* **Work request**
Locate the string "docx" in the listing below. Copy every line where it is found.
++++++++++
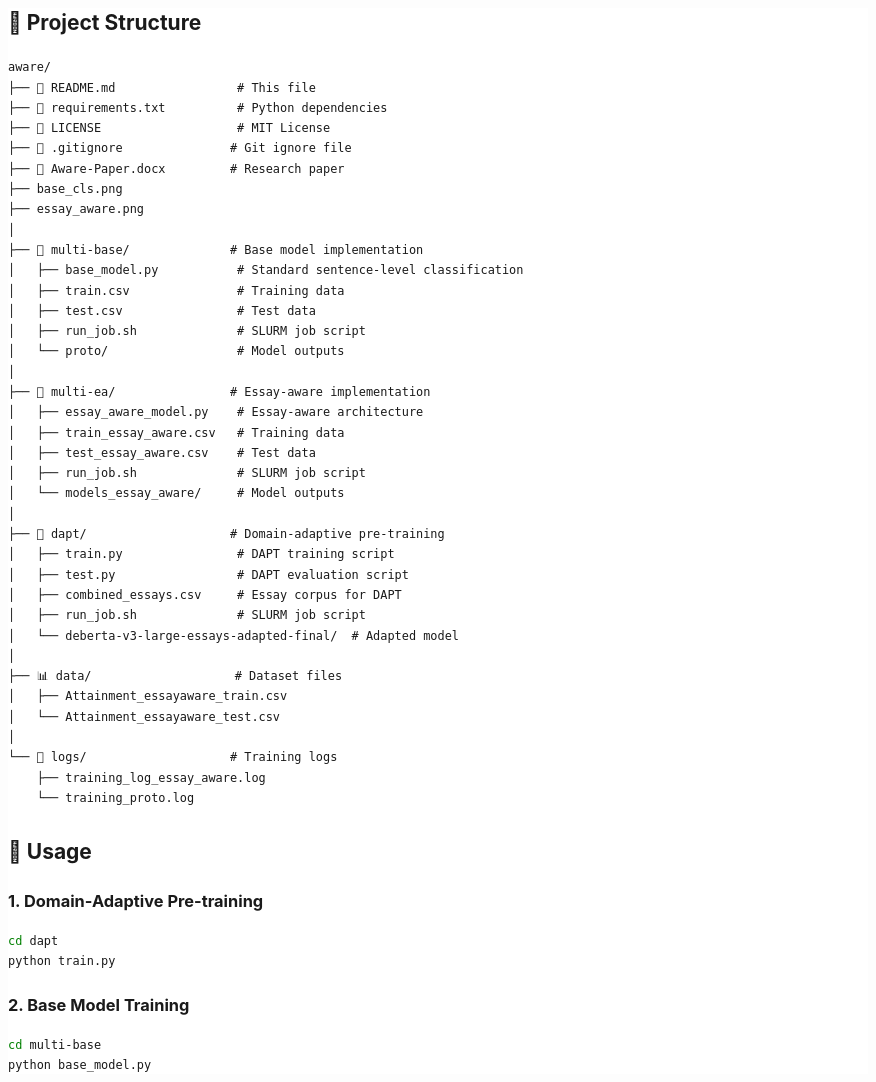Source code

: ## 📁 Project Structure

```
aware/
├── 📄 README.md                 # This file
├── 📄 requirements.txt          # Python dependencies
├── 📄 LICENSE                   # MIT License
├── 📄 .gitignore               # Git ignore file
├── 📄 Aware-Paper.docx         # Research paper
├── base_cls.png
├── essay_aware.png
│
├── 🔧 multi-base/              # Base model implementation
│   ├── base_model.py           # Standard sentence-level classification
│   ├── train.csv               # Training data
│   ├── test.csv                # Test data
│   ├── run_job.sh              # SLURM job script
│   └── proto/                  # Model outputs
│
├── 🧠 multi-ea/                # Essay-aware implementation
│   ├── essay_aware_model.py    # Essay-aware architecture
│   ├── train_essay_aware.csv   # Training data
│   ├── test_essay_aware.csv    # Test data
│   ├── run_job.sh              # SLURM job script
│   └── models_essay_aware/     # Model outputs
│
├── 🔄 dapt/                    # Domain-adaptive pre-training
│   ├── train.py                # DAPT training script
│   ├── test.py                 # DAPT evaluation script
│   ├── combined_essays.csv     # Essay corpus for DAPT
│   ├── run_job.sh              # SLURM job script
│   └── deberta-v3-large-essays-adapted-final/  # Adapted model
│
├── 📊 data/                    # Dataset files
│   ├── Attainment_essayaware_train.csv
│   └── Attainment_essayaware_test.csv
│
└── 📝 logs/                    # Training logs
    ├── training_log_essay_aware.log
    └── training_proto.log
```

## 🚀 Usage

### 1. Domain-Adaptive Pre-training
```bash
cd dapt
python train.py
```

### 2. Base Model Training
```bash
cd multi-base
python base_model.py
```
++++++++++
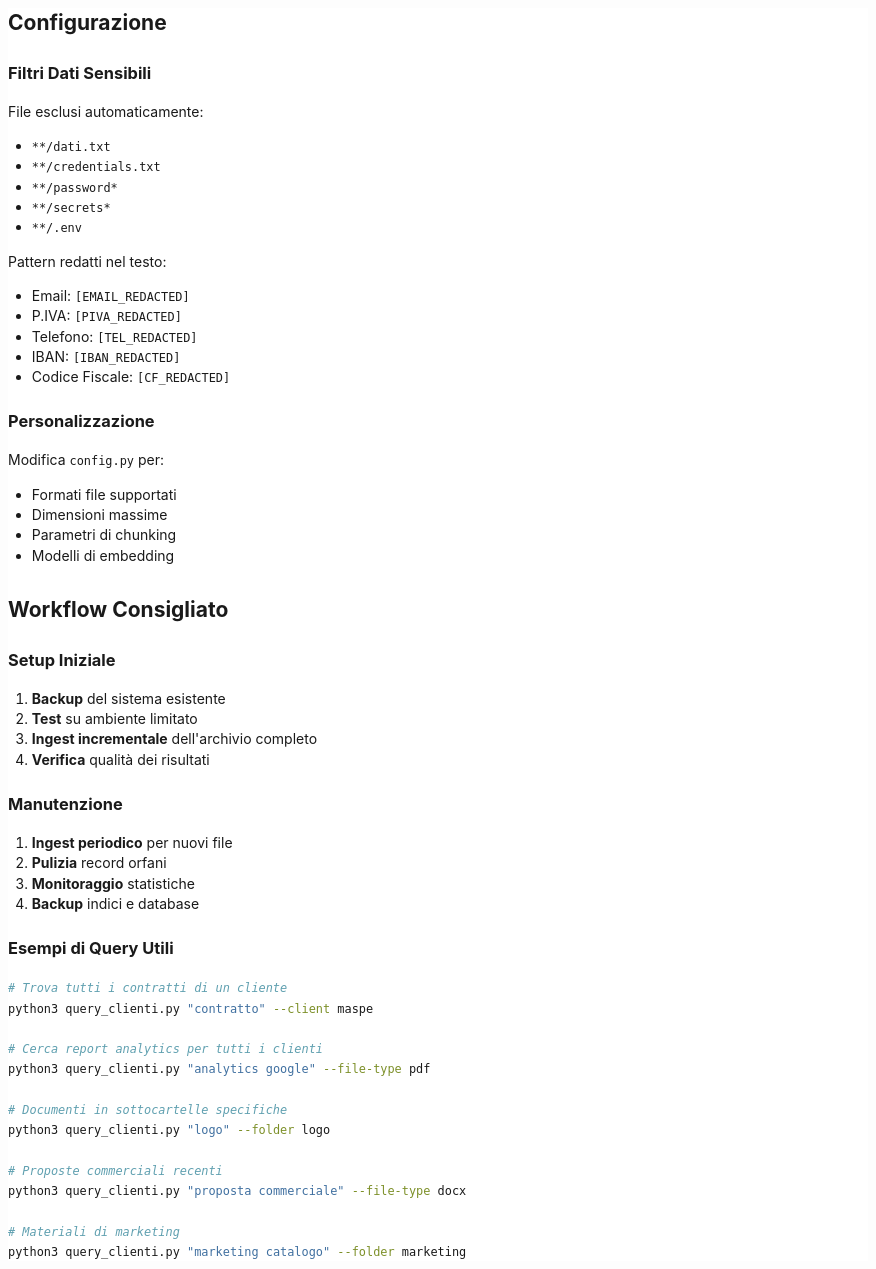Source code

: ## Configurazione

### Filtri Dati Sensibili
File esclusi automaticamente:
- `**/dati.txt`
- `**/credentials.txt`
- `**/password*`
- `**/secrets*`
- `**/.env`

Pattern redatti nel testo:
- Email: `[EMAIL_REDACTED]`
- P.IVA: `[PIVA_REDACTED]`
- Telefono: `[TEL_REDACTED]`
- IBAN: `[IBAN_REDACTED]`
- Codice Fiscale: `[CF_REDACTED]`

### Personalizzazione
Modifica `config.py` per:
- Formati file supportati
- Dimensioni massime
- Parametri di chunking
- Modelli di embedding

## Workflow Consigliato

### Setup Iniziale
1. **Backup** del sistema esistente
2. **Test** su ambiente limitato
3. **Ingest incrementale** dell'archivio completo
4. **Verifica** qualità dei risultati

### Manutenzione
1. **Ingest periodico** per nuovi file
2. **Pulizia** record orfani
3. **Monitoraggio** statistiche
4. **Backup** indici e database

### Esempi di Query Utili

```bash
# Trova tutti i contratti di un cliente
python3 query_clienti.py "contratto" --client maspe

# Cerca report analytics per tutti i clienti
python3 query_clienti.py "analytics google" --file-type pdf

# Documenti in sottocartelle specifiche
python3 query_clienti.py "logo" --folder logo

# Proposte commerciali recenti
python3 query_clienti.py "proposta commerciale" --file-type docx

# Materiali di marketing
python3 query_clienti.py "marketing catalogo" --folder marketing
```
++++++++++
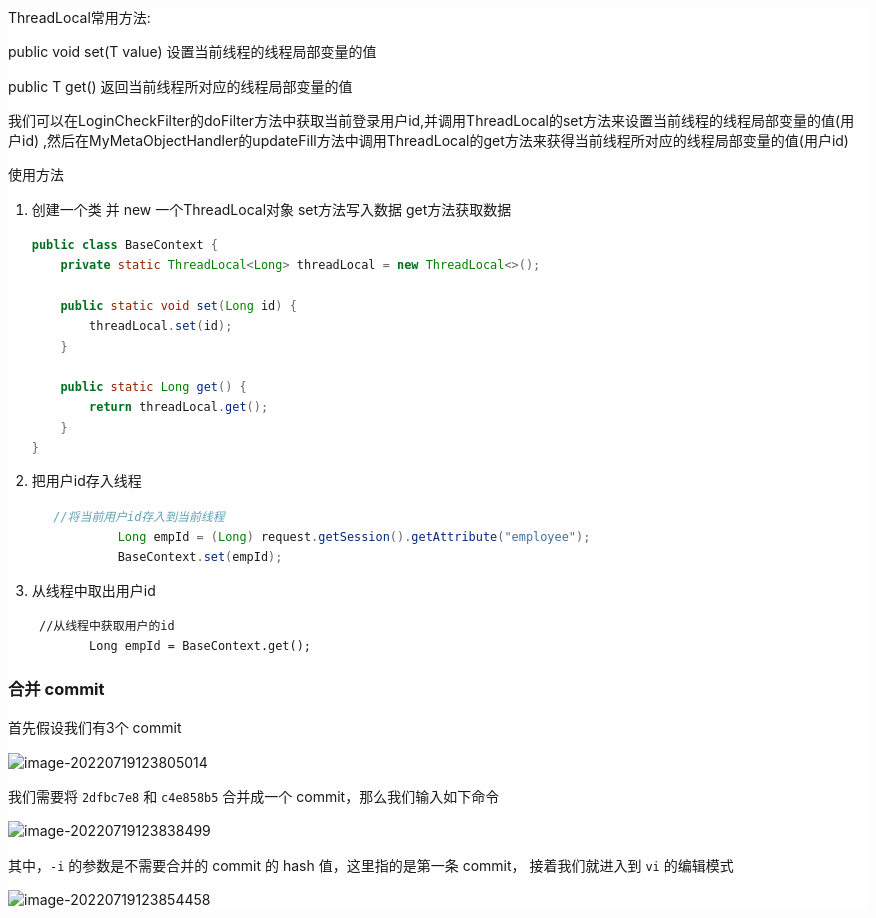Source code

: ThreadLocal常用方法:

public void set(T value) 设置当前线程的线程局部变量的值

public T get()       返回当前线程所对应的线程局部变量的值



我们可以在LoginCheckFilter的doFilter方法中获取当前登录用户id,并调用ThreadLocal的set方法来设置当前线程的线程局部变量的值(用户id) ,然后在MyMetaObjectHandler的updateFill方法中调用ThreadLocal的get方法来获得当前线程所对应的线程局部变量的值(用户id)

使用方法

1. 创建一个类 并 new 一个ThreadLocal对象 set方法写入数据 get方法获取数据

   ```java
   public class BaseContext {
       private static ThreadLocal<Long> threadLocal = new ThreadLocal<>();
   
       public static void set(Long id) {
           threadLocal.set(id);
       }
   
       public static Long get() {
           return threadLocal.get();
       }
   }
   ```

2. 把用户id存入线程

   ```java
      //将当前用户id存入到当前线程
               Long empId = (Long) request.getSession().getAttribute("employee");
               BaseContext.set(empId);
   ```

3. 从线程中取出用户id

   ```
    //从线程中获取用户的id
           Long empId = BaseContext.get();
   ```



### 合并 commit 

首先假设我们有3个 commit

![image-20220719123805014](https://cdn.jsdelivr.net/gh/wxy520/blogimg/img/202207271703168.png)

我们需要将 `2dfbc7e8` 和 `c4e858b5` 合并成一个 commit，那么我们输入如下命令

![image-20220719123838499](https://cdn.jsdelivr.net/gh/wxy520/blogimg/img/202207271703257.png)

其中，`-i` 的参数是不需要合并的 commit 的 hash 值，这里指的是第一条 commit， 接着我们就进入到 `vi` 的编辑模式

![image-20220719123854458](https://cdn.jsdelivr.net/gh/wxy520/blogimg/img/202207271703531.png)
++++++++++
* **Written answer**
├── 📄 Aware-Paper.docx         # Research paper
python3 query_clienti.py "proposta commerciale" --file-type docx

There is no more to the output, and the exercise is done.